Nascita di un asinello ★ Il difficile compito dei mammiferi
Il travaglio di un parto è sempre difficoltoso e talvolta estremamente doloroso, anche per gli animali. In generale lo è per tutti i mammiferi, ovvero quella specie vivente che porta in grembo le sue creature per un numero variabile di mesi, e al termine della gestazione deve “espellerle” attraverso l’orifizio vaginale.
Tuttavia, per i quadrupedi di grossa taglia è doppiamente faticoso, come ad esempio per gli equini o i bovini, perché la creatura esce contemporaneamente con zampe anteriori e testa, al contrario dei cani o dei gatti ad esempio che vengono fuori quasi accartocciati su se stessi, ritirando le zampette al busto. Ciò ovviamente è rapportato alla grandezza dell’animale, dato che comunque è sempre doloroso per qualunque specie, e forse quella umana è più avvantaggiata, anche per la sua “cucciolata” che difficilmente supera un’unità, salvo casi eccezionali in cui avviene un parto multigemellare.
Comunque ci sono vari pro e contro, visto che in effetti gli animali fanno tutto da soli, perché se una donna umana ha bisogno di supporto per partorire il figlio, nel caso dell’asino, o del cavallo, si vede la creatura che, collaborativa, aiuta la madre muovendosi per uscire dal materno giaciglio. Peraltro è già sveglio e attento dal momento che vede la luce, quindi il luogo comune della stupidità dell’asino sarebbe da riporre in un cassetto, considerando inoltre che da sempre è stato un animale utilissimo all’uomo e persino di poche pretese, anche dal punto di vista alimentare e curativo, sebbene sia molto più resistente e robusto del cavallo. Oltretutto il suo latte, definito latte d’asina, è frequentemente usato in ambito pediatrico, dato che va a sostituire il latte di mucca (vaccino), aggirando allergie e intolleranze alimentari, e in generale rimedia alle intossicazioni, avvelenamenti e dolori alle articolazioni.
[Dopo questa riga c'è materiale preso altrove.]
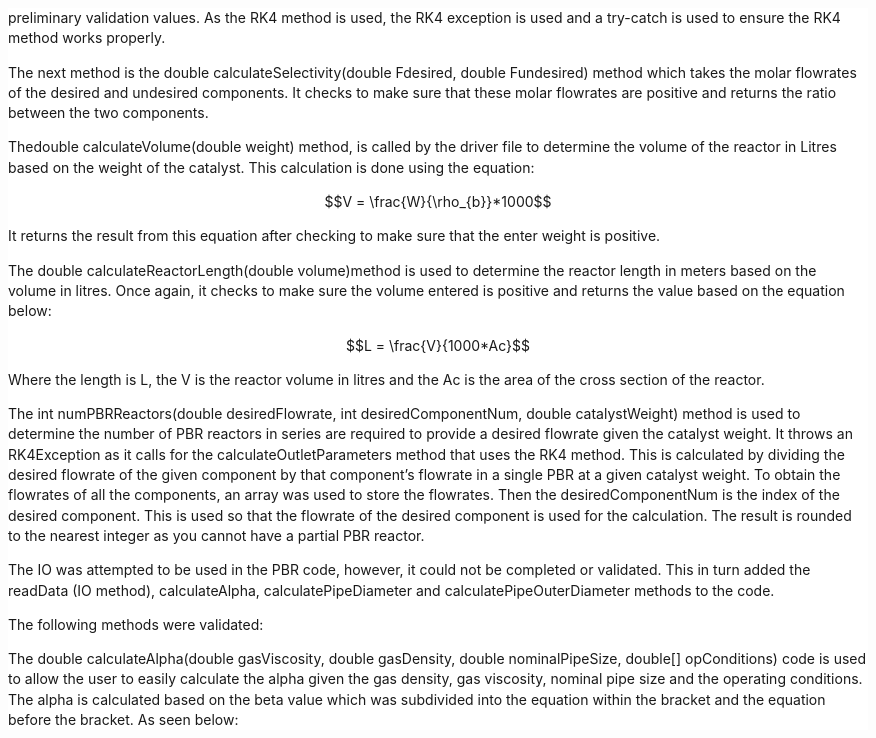 preliminary validation values. As the RK4 method is used, the RK4
exception is used and a try-catch is used to ensure the RK4 method works
properly.

The next method is the double calculateSelectivity(double Fdesired,
double Fundesired) method which takes the molar flowrates of the desired
and undesired components. It checks to make sure that these molar
flowrates are positive and returns the ratio between the two components.

Thedouble calculateVolume(double weight) method, is called by the driver
file to determine the volume of the reactor in Litres based on the
weight of the catalyst. This calculation is done using the equation:

``` math
V = \frac{W}{\rho_{b}}*1000
```

It returns the result from this equation after checking to make sure
that the enter weight is positive.

The double calculateReactorLength(double volume)method is used to
determine the reactor length in meters based on the volume in litres.
Once again, it checks to make sure the volume entered is positive and
returns the value based on the equation below:

``` math
L = \frac{V}{1000*Ac}
```

Where the length is L, the V is the reactor volume in litres and the Ac
is the area of the cross section of the reactor.

The int numPBRReactors(double desiredFlowrate, int desiredComponentNum,
double catalystWeight) method is used to determine the number of PBR
reactors in series are required to provide a desired flowrate given the
catalyst weight. It throws an RK4Exception as it calls for the
calculateOutletParameters method that uses the RK4 method. This is
calculated by dividing the desired flowrate of the given component by
that component’s flowrate in a single PBR at a given catalyst weight. To
obtain the flowrates of all the components, an array was used to store
the flowrates. Then the desiredComponentNum is the index of the desired
component. This is used so that the flowrate of the desired component is
used for the calculation. The result is rounded to the nearest integer
as you cannot have a partial PBR reactor.

The IO was attempted to be used in the PBR code, however, it could not
be completed or validated. This in turn added the readData (IO method),
calculateAlpha, calculatePipeDiameter and calculatePipeOuterDiameter
methods to the code.

The following methods were validated:

The double calculateAlpha(double gasViscosity, double gasDensity, double
nominalPipeSize, double\[\] opConditions) code is used to allow the user
to easily calculate the alpha given the gas density, gas viscosity,
nominal pipe size and the operating conditions. The alpha is calculated
based on the beta value which was subdivided into the equation within
the bracket and the equation before the bracket. As seen below:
L’asino è una razza equina a sé stante, soltanto l’incrocio con il cavallo dà vita ad un ibrido detto mulo, che tra l’altro è un esemplare sterile, per via della differenza cromosomica tra il cavallo e l’asino. Tuttavia si ricorre spesso a questi incroci perché i muli sono straordinariamente forti e capaci di sopportare carichi elevati per lunghe distanze, anche irte ed impervie, come quelle montuose.
L’uso dell’asino risale addirittura al tempo degli Antichi Greci e dominava anche in Medio Oriente, ancor prima del dromedario o del cammello, quindi un amico di lunga data, diciamo secolare, dell’uomo, forse al pari del gatto e del cane, che sin dall’era primitiva accompagnarono l’uomo nella sua evoluzione. Il fatto che poi sia rinomato per la sua testardaggine talvolta esasperante, è solo frutto di una mal interpretazione dell’istinto conservatore di questo animale, che di regola si ostina a non far nulla che vada contro la sua preservazione: quindi un’ulteriore dimostrazione dell’intelligenza che possiede, se consideriamo per giunta che è rimasto nel corso dei secoli inalterato nelle sue qualità e capacità.
Ancora peggio, nella cultura popolare lo si associa ad un essere ignorante e ottuso, famoso è infatti il cappello con orecchie d’asino che indica in sintesi una persona idiota, che non sa né leggere né scrivere, il classico somaro. Pessima fama e inesistente riconoscenza per un animale che invece ha rappresentato la salvezza per i nostri avi, a tal punto da essere idolatrato e diventato simbolo di culto per diversi popoli antichi.
Come sia avvenuta questa trasformazione valutativa resta un paradosso, ma forse quando un animale sa il fatto il suo e fa quello che vuole, viene conseguentemente etichettato in modo denigrante dall’uomo, come accade al povero gatto, ritenuto falso, ingannatore ed egoista. Invece è puramente indipendente, cosa che all’uomo non va bene evidentemente, per la sua mania di voler sottomettere l’intero pianeta, farlo schiavo e servitore muto.